▶ [Requirement]
The entries below should be set down again exactly, with every picture left out.
BEGIN Materials provided
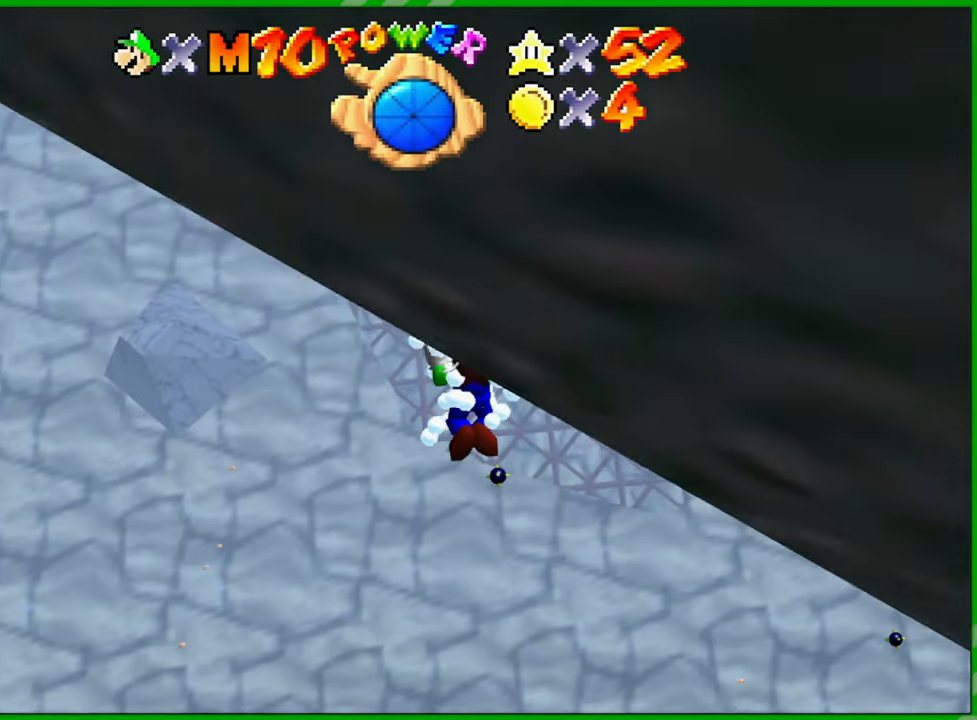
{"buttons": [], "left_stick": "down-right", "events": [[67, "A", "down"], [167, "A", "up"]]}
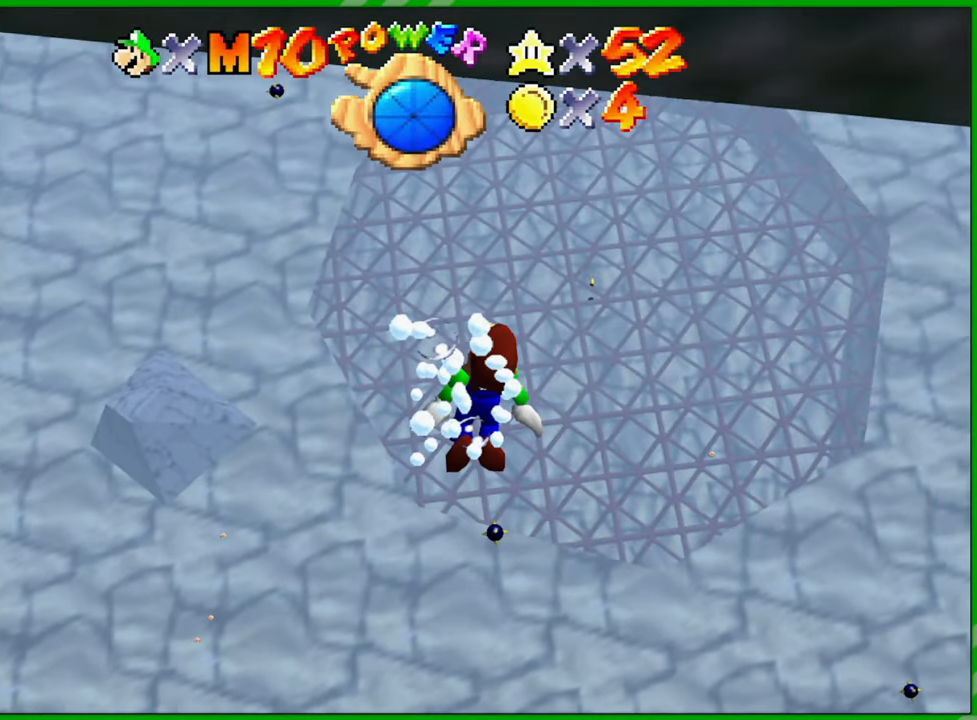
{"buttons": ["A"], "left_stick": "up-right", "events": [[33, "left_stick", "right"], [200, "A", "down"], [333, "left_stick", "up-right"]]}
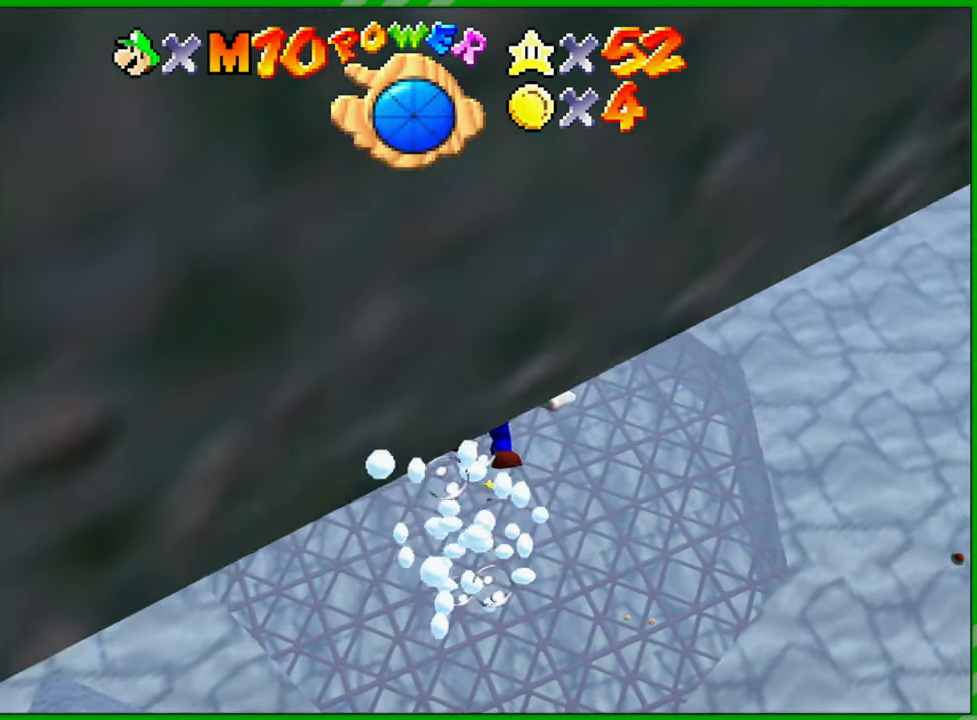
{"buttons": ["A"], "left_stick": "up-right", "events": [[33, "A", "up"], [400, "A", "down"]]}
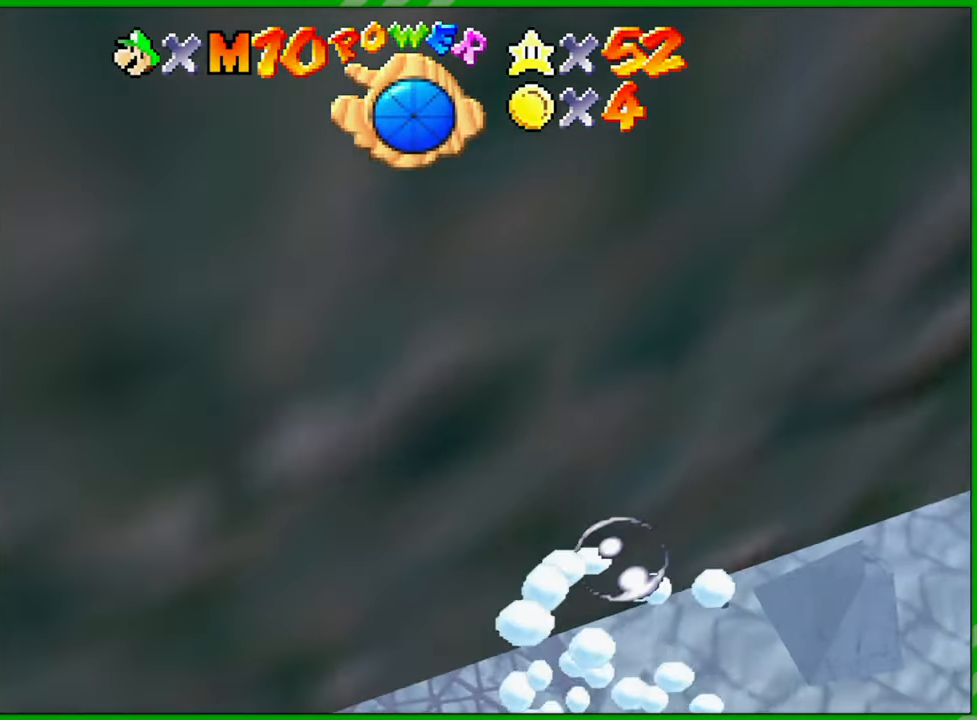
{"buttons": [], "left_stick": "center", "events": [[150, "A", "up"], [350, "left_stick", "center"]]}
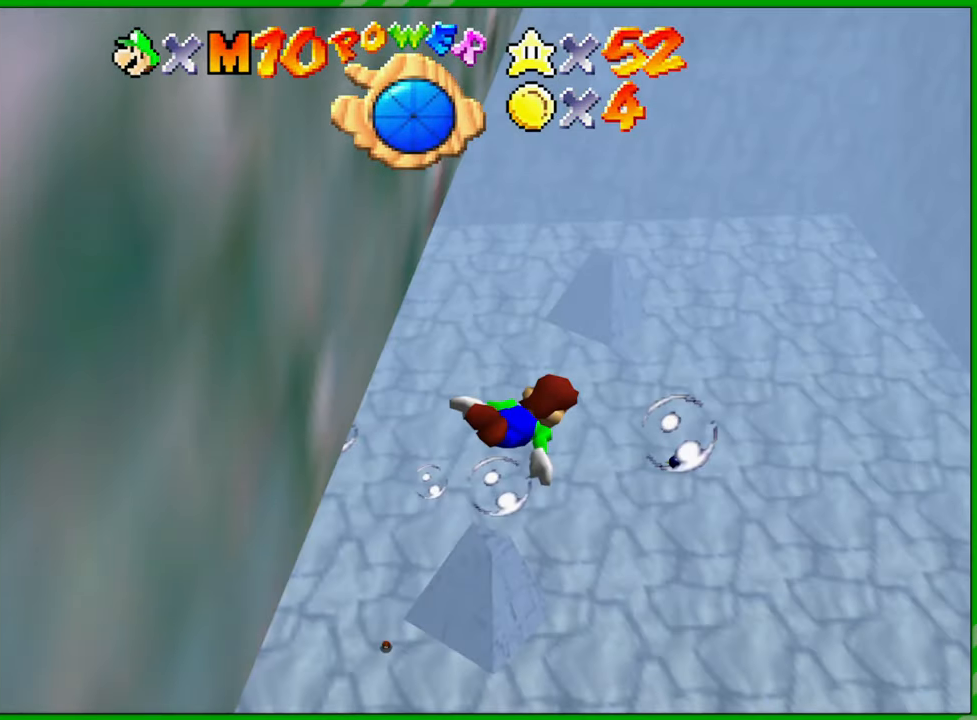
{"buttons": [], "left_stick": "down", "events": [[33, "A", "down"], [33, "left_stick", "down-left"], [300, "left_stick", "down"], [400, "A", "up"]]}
END Materials provided
▶ [Solution to the exercise]
{"buttons": [], "left_stick": "down-right", "events": [[67, "A", "down"], [167, "A", "up"]]}
{"buttons": ["A"], "left_stick": "up-right", "events": [[33, "left_stick", "right"], [200, "A", "down"], [333, "left_stick", "up-right"]]}
{"buttons": ["A"], "left_stick": "up-right", "events": [[33, "A", "up"], [400, "A", "down"]]}
{"buttons": [], "left_stick": "center", "events": [[150, "A", "up"], [350, "left_stick", "center"]]}
{"buttons": [], "left_stick": "down", "events": [[33, "A", "down"], [33, "left_stick", "down-left"], [300, "left_stick", "down"], [400, "A", "up"]]}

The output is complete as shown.